The challenge and the prize
There are many reasons some developers decide to choose being an independent programmer over working on any company: big or small. First of all there is a much longed for creative freedom: you get to choose in which project to work on. You might try to copy a successful project by someone and fix their mistakes or, probably, just come up with your very own idea.
Besides the creative freedom, there are other kinds of freedom: you make your own schedule, for example. You can work from home or from anywhere in the world. You set your own goals and, quite possibly you’re the only one to receive the prize (a.k.a. profit) from your endeavor. It’s like a dream come true.
But, if it is so wonderful… why so many Indie Developers fail? Why so many projects are unsuccessful?
Mostly because they underestimate the challenge that they are facing.
- 01. Plan
- 02. Plan some more
- 03. Hardware and Software Requirements
- 04. Knowledge and Expertise
- 05. Marketing
First of all, it obviously takes some time to develop an original idea. Game or App, entertainment or business, it doesn’t really matter. So the first questions that you should ask yourself are:
- What is my level of knowledge and experience in the required language (or languages)?
- Do I need to learn something else related to that technology? Like APIs or Databases?
- How am I going to support myself during the learning phase? Will you be using your savings account or counting on someone else’s financial help?
Each and every project has its unique set of requirements. Maybe you will need to learn some basic Sysadmin stuff. Maybe you’re comfortable with relational databases and you’re making a leap for Big Data and non-relational databases.
If you’re already familiar with the programming languages, tools and skills needed for the project: either way you’re probably building something new. So you should definitely take that into consideration when you’re planning how long it will take and when considering how you’re going to pay your bills during that time.
02. Plan some more
If this is your first time as an Indie Developer, you should definitely underestimate your ability and overestimate the challenge. Most people tend to think that they’re faster than the average and that is statistically false (by definition).
Think about it
If you underestimate your speed and expertise and prove yourself wrong (you are better than expected), you’ll be hitting the market sooner than expected. Everything will be fine.
If you overestimate your speed and expertise and prove yourself wrong (you are not as good as expected), you might run out of resources before hitting the market: you might even need to abort your mission altogether.
The most easy way to be safe is to restrict the scope of your project. Don’t try to reinvent a better Unix O.S. (at least not as your first project). Don’t try to make a FPS game right now. Start with something easier, deliver that and slowly build up the momentum.

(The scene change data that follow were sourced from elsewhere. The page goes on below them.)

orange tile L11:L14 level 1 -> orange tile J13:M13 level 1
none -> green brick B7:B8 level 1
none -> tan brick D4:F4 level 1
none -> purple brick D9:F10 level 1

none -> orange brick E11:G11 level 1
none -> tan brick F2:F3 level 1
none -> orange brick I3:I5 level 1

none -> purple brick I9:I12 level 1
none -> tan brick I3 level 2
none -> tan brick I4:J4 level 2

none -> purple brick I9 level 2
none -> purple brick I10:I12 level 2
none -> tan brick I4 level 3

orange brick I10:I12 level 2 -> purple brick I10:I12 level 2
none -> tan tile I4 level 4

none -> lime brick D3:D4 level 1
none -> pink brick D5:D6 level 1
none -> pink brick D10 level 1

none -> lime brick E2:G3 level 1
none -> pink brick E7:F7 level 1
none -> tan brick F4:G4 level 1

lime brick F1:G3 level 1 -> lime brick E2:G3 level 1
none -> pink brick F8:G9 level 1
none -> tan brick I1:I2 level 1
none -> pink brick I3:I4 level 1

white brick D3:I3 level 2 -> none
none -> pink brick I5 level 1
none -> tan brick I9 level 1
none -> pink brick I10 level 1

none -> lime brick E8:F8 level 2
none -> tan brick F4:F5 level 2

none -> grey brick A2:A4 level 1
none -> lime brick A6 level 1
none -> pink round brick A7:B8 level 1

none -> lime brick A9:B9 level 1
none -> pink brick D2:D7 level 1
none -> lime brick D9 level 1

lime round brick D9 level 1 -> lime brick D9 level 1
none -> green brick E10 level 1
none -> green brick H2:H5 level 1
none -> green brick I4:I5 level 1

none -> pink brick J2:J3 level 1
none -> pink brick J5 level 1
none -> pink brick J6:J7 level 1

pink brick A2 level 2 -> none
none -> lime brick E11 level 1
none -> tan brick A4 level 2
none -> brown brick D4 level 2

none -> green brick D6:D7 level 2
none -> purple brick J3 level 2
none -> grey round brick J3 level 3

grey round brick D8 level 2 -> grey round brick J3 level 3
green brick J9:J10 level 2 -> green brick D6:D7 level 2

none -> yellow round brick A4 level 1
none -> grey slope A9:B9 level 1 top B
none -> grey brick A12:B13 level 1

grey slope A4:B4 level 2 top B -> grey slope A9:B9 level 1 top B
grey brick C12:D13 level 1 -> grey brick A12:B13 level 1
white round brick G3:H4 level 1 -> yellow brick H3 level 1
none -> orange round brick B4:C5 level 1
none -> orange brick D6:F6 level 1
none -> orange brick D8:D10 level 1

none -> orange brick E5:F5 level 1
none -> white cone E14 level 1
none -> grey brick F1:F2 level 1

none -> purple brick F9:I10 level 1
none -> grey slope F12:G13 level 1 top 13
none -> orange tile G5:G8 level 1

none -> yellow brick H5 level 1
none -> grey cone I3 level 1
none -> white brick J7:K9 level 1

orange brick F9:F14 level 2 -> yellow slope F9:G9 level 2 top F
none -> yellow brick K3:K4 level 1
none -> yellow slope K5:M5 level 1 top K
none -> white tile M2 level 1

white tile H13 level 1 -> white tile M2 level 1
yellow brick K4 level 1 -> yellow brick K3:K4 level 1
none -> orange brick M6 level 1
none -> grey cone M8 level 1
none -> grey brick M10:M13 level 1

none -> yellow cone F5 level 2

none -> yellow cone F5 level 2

03. Hardware and Software Requirements
When calculating the money needed for this journey, you should also take into consideration if you’re already properly equipped for it or not.
When developing for iOS, you will need a Mac computer, there is no escaping that. And that computer should be able to run the latest xCode version as well as some other (much less hardware demanding) software.
If you’re developing a 3d game, the requirements can easily go up. If you want to create your own visual assets, it is going to take that much time for that. And, depending on your needs, you might consider using some SaaS like Adobe’s Creative Cloud (Adobe Illustrator and Photoshop) or buying alternatives like Sketch.
04. Knowledge and Expertise
As you might have noticed, building a complete game or a complete app is a task usually done by groups of several people: Graphic Designers, Project Managers, iOS Developers, Android Developers, Database Administrators, System Administrators, Marketing Managers and more.
Did you know that over 50 people worked on Fallout 3?
Obviously (we hope) you’re not aiming for such a big challenge. Either way you’re going to need those same skills to some degree in order to make your software a success.
We have a specific blog post about how to market an app. Things like a Website, a Media Kit, and taking care of your first release in order to have better overall ranking are all covered there. You can also find even more detailed information about mobile apps marketing here.
Marketing in itself is a completely different area of study but part of becoming an indie developer is related to being at least familiarized with the must-have tools and best-practices in this field. Having a good Marketing strategy might define the success or failure of your project.
It doesn’t matter how well coded you app is or how interesting your game is. If no one ever downloads it, it is easily forgotten.